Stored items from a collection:
________________________________________
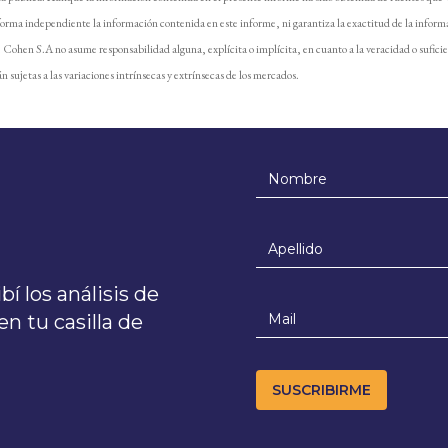
forma independiente la información contenida en este informe, ni garantiza la exactitud de la inform
e. Cohen S.A no asume responsabilidad alguna, explícita o implícita, en cuanto a la veracidad o sufici
n sujetas a las variaciones intrínsecas y extrínsecas de los mercados.
í los análisis de
n tu casilla de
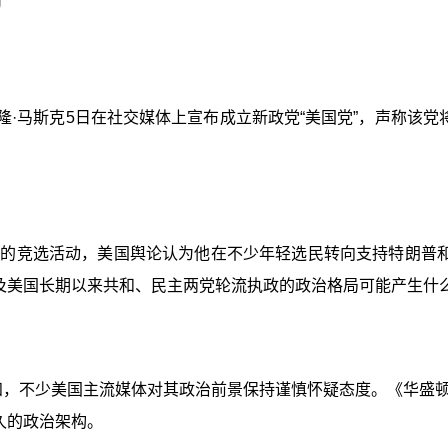
隆·马斯克5日在社交媒体上宣布成立新政党“美国党”，声称该党
普的竞选活动，美国舆论认为他在不少年轻选民转向支持特朗普和
以及美国长期以来共和、民主两党轮流执政的政治格局可能产生什
而知，不少美国主流媒体对其政治前景保持谨慎怀疑态度。《华盛
久的政治架构。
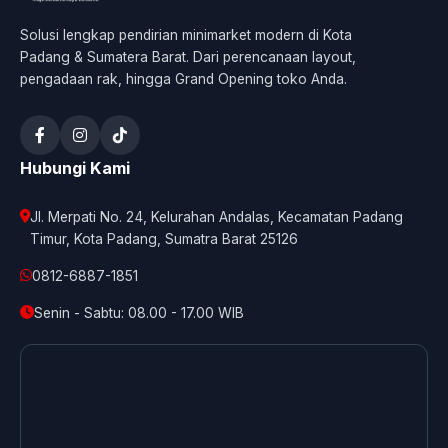
Solusi lengkap pendirian minimarket modern di Kota
Padang & Sumatera Barat. Dari perencanaan layout,
pengadaan rak, hingga Grand Opening toko Anda.
Hubungi Kami
Jl. Merpati No. 24, Kelurahan Andalas, Kecamatan Padang
Timur, Kota Padang, Sumatra Barat 25126
0812-6887-1851
Senin - Sabtu: 08.00 - 17.00 WIB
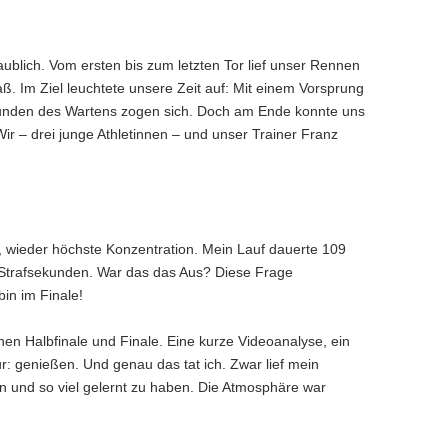
blich. Vom ersten bis zum letzten Tor lief unser Rennen
 Im Ziel leuchtete unsere Zeit auf: Mit einem Vorsprung
kunden des Wartens zogen sich. Doch am Ende konnte uns
r – drei junge Athletinnen – und unser Trainer Franz
, wieder höchste Konzentration. Mein Lauf dauerte 109
i Strafsekunden. War das das Aus? Diese Frage
in im Finale!
chen Halbfinale und Finale. Eine kurze Videoanalyse, ein
r: genießen. Und genau das tat ich. Zwar lief mein
ben und so viel gelernt zu haben. Die Atmosphäre war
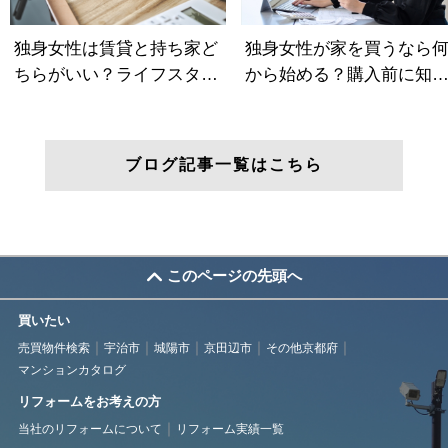
ブログ記事一覧はこちら
このページの先頭へ
買いたい
売買物件検索
宇治市
城陽市
京田辺市
その他京都府
マンションカタログ
リフォームをお考えの方
当社のリフォームについて
リフォーム実績一覧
________________________________________
## TASK INSTRUCTIONS
Using the entries, return every line where the word "Kota" can be found.

## RESULT
Solusi lengkap pendirian minimarket modern di Kota
Timur, Kota Padang, Sumatra Barat 25126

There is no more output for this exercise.